== DATA FOR REVIEW ==

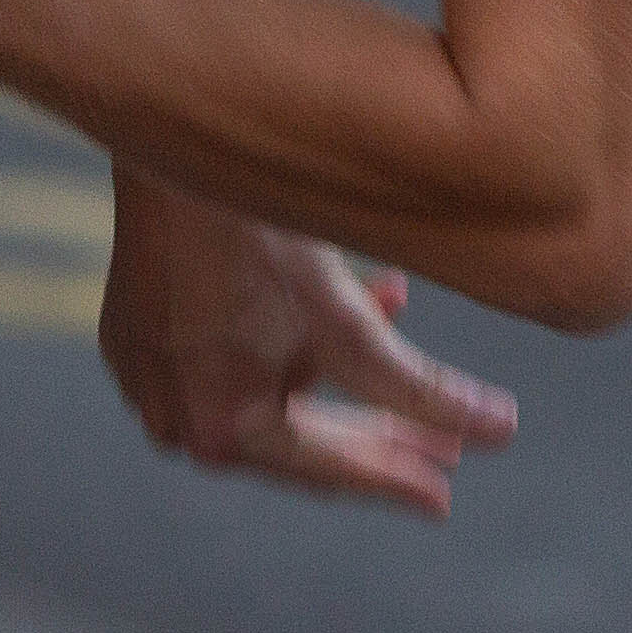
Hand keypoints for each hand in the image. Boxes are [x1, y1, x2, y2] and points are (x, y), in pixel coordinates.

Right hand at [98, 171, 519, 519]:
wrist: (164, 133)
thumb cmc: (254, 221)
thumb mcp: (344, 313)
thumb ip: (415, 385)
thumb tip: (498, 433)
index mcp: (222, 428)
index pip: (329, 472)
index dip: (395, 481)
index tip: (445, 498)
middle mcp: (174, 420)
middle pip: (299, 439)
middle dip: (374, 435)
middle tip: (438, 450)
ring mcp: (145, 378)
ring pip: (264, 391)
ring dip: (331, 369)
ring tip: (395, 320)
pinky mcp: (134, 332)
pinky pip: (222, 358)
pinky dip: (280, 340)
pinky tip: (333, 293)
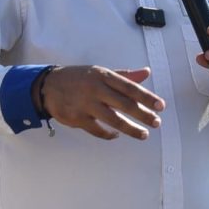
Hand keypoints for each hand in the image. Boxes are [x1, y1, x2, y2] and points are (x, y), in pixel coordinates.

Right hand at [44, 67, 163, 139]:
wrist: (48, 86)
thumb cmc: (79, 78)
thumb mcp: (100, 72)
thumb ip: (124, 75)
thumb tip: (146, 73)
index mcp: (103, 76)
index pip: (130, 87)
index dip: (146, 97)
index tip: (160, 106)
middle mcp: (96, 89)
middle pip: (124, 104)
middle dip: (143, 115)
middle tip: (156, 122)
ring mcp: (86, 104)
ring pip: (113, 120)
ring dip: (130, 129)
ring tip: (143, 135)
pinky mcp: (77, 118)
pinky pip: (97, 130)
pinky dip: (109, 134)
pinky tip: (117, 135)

===
== DATA FOR REVIEW ==

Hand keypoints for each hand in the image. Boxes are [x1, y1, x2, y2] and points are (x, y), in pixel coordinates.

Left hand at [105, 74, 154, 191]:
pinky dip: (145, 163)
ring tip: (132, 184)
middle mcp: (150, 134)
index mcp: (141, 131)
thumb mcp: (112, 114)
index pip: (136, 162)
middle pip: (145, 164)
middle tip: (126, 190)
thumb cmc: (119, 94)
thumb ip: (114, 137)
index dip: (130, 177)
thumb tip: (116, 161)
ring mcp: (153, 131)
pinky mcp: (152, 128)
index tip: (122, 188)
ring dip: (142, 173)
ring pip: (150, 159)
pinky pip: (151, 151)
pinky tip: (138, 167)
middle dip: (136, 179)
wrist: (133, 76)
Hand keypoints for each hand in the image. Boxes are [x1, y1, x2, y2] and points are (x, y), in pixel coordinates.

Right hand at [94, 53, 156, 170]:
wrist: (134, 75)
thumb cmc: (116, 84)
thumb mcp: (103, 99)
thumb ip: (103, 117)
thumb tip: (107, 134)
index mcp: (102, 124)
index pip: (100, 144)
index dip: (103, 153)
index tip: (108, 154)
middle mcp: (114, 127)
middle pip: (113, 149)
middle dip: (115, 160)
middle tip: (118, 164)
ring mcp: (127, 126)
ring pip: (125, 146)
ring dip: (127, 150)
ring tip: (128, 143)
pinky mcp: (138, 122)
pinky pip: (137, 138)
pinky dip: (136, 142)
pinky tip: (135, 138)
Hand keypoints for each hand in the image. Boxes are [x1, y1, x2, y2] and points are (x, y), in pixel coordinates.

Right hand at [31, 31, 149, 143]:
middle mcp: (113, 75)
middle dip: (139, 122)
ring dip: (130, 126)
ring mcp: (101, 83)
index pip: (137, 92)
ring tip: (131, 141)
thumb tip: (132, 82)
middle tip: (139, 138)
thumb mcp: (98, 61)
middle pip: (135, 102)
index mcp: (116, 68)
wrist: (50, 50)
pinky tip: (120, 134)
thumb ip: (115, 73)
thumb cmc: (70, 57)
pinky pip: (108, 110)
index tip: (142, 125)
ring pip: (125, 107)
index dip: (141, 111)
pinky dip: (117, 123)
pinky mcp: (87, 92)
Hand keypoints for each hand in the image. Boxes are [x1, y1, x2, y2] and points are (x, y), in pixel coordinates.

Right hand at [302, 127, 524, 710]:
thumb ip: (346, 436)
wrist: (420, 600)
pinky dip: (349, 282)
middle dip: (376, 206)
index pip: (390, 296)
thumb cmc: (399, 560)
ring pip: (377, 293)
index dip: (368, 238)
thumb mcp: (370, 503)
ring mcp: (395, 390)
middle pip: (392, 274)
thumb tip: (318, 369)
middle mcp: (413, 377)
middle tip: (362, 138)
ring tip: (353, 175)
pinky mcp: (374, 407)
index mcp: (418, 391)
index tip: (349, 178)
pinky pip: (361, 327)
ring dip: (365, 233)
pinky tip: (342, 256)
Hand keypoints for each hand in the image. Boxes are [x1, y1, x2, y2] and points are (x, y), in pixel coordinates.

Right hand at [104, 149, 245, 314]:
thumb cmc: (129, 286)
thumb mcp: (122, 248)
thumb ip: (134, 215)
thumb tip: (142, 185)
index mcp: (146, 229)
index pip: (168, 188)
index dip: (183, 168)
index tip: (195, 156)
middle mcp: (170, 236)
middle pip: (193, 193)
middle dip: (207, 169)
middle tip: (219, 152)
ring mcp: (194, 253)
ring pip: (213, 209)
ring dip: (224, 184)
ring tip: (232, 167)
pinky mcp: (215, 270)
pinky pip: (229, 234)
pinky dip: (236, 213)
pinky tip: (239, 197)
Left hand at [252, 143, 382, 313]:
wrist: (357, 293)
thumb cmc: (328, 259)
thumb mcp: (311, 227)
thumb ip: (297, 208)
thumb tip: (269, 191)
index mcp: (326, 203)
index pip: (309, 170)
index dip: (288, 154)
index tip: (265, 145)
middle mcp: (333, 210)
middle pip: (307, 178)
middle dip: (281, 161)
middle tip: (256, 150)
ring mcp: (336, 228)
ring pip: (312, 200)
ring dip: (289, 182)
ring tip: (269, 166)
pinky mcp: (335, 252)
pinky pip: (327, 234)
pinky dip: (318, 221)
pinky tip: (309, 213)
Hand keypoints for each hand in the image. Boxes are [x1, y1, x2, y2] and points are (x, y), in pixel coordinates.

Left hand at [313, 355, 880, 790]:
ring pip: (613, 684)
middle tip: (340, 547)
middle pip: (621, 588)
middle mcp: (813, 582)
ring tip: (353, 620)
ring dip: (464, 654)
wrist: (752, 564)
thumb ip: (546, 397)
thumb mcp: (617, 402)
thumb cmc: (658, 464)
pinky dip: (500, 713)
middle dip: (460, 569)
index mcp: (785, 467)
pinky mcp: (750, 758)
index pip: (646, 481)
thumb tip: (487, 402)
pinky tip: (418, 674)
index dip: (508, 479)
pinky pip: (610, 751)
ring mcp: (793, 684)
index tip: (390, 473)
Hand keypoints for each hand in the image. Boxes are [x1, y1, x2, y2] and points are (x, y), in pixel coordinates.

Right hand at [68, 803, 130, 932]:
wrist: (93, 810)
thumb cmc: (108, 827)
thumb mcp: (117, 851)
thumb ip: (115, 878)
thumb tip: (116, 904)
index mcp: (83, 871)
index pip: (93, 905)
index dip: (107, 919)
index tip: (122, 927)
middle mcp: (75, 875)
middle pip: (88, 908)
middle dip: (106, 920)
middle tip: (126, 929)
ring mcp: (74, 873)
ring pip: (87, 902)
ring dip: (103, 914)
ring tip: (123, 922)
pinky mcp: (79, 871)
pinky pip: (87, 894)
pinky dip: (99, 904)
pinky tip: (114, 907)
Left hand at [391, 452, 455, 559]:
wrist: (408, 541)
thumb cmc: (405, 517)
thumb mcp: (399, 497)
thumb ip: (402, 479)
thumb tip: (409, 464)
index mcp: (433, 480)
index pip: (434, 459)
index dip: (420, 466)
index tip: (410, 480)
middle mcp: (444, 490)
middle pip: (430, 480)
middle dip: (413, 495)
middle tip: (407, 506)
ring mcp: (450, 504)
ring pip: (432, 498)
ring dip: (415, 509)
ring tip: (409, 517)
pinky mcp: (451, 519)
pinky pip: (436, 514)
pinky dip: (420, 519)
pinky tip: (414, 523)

===

Tell how many lines above include "Left", and add no other text.

4